Myself and 3 friends are travelling from San Diego to New York. We've got 10 days.
We're looking for a general price e.g. daily accomodation, food and gas.
Any help would be _really_ appreciated
OK, with my car's miles per gallon, your trip would cost me about $25 per day for gas. Campgrounds cost from about $8-30 dollars per night so let's assume they average $20 per night during your trip. So now we're looking at about $45 per day for gas and cheap lodging. The rest will vary depending on what you do and how you eat.
When I do a roadtrip, I typically have a cooler with things like bagels and fruit for breakfast, make sandwiches/fruit/granola bars, etc. for lunch, and either cook a simple dinner (like hamburgers) at the campsite or eat dinner out at an inexpensive diner. If you do this, meals are cheap. If you replenish at grocery stores instead of expensive mini-marts, your food costs will be similar to what you spend on groceries at home.
Hope this helps a bit.
Just arrived back in England UK after completing an 11,000 mile journey from Los Angeles, San Fransisco, Lake Tahoe, Yosemiti, Mono Lake, Bishop, Death Valley, Vegas, Grande Canyon then onto the southern states to Louisiana up the Great river to Chicago, around the Great Lakes to Niagara then into New York passing through Manhattan just 14 hours prior to the attack on the towers which cut short our journey.
We bought a car in LA rather than renting, in fact we found it difficult to rent a car when travelling interstate and getting insurance for interstate travel was a nightmare especially with having a foreign driving licence. We also purchased a tent and equipment before leaving LA. We found that the state campgrounds provided some of the best facilities especially in CA. Wherever we travel we have found that the best policy is to eat like the locals, it's the cheapest way. Go into the Supermarkets and look at what's in their carts then decide if you can stomach it, if you can, then go and buy.
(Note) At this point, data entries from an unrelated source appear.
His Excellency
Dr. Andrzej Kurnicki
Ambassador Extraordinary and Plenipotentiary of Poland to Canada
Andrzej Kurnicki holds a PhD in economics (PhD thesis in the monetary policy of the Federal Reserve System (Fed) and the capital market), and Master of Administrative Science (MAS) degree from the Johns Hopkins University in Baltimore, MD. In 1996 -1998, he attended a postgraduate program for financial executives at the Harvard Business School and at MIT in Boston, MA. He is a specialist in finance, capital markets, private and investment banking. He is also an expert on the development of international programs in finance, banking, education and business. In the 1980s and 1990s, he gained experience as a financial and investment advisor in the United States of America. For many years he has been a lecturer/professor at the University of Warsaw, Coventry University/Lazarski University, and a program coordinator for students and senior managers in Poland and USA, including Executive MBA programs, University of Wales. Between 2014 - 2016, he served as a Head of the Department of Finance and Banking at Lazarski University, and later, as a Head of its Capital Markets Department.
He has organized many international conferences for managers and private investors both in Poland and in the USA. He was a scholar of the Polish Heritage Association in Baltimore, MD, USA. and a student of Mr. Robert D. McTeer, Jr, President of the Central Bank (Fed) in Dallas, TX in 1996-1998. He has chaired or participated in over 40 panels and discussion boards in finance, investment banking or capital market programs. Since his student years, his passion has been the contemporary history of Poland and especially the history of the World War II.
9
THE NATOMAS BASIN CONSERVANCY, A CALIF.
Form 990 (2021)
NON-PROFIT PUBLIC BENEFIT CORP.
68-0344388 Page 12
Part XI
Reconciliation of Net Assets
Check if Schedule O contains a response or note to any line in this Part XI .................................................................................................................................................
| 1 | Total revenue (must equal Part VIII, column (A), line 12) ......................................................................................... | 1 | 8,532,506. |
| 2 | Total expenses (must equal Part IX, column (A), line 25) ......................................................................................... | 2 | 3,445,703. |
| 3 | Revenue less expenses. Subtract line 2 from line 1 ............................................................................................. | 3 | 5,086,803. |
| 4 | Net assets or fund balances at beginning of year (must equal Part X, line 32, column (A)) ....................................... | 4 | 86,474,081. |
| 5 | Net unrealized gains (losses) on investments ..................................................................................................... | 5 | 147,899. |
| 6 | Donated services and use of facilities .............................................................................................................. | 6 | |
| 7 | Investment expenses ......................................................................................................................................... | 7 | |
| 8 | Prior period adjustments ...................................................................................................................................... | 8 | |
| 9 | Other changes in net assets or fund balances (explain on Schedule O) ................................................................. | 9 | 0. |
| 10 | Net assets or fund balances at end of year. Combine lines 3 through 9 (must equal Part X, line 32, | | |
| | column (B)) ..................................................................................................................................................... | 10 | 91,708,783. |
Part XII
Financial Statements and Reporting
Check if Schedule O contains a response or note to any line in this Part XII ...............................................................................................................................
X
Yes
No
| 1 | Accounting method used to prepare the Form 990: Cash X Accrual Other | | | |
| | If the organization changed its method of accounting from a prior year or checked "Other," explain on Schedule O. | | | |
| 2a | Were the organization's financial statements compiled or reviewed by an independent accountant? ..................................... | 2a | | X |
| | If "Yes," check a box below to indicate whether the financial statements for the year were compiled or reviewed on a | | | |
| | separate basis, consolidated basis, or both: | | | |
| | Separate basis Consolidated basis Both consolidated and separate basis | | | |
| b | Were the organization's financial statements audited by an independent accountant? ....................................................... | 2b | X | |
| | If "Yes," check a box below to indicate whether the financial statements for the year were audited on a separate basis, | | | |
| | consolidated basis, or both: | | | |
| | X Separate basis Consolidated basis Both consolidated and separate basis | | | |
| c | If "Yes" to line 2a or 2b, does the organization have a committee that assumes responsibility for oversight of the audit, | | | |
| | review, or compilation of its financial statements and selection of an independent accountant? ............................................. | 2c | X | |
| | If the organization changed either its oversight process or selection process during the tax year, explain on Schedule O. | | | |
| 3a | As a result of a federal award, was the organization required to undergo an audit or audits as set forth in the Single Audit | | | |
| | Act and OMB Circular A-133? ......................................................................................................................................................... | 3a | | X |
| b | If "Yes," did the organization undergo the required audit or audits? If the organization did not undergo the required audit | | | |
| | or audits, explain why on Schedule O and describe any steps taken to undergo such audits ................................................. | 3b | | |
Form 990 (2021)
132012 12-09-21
Fuel is so cheap in the US, in Europe we pay almost five times your price of a gallon. When in the cities cheap accommodation can be found by purchasing a copy of 'The Hostel Hanbook' only $4 and well worth it. Another tip which is worth a mention is that when you cross states go to the 'Visitor Centre' and ask for a state map which is always hidden behind the counter, it is free but you need to ask for it. To keep in touch with the family we got onto the net at the local library, it's free but sometimes you will find yourself in a queue. Normally the queue is short since online time is limited to half an hour or one hour.
We enjoyed keeping off the interstate highways, they're a bore. Look for those little places off the main highway, they're much more interesting. I remember going into the library at Crystal City and the librarian there saying "what a cute little accent, where are you from and how did you find your way to Crystal City. No, it's not on the usual tourist map but it got us in touch with the 'real' america the largely unknown america to the average european.
The highlights of our trip were Las Vegas, so surreal. The Grande Canyon, one of the wonders of the world which actually lives up to that title. Death Valley at 127 degrees farenheight which beggars belief, we drove through the north road to Stovepipe Wells in July and I still wonder how those pioneers managed to survive in such conditions, the north road is rough and if you want to feel the real heat, turn off the AC in the car and drive slowly, it's awesome.
Niagara was a disappointment at first, we expected the falls to be high but it is the volume of water over the falls which makes it great. Take a trip on the 'Maid of the Mist' and you will feel the power of water.
good luck on your trip.
Actually, quite a few state visitor's centers have multiple state maps, many including places of interest. (Oregon's visitor's center on US 97 also has maps in Spanish and German. Grab one for your language class.) Some of them are oddly placed, though... you have to drive a quarter of the way through Colorado to find theirs heading south on I-95, and Nevada's VC off of I-80 requires quite a bit of sign-following off the interstate.
As you might guess, my family has done quite a bit of driving and loves to take advantage of free stuff.
Fantastic Information Herein!
Road Greetings Tony,
We really appreciate your input from your trip! Some really useful information for travelers.
State & Federal Campgrounds are cheaper than private campgrounds. Hostels are safe & cheap $8/ to $19/night & more comfortable w/kitchens etc. Buy more than just the "Hostelling International" handbook. Also buy the "Hostels USA" handbook. It is excellent. Check out a number of hostel sites on the internet. And when you get to a hostel, ask around--often you can learn about new hostels from fellow hostellers. If you prefer camping & don't mind "roughing it". Contact the Bureau of Land Management (BLM) and request a map of their land across the US. You can camp FOR FREE in BLM land. If you are desparate & it's late & you can't find a place to sleep, then check your road atlas to see which states will allow you to sleep in you vehicle in their rest areas. But it's best to plan ahead. Hope this helps!